Extracted information below:

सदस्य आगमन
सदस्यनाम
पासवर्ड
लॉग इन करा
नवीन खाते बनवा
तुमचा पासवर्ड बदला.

End of Extracted information.

▸ Work item: Return the full material exactly.

▸ Result of the task:
सदस्य आगमन
सदस्यनाम
पासवर्ड
लॉग इन करा
नवीन खाते बनवा
तुमचा पासवर्ड बदला.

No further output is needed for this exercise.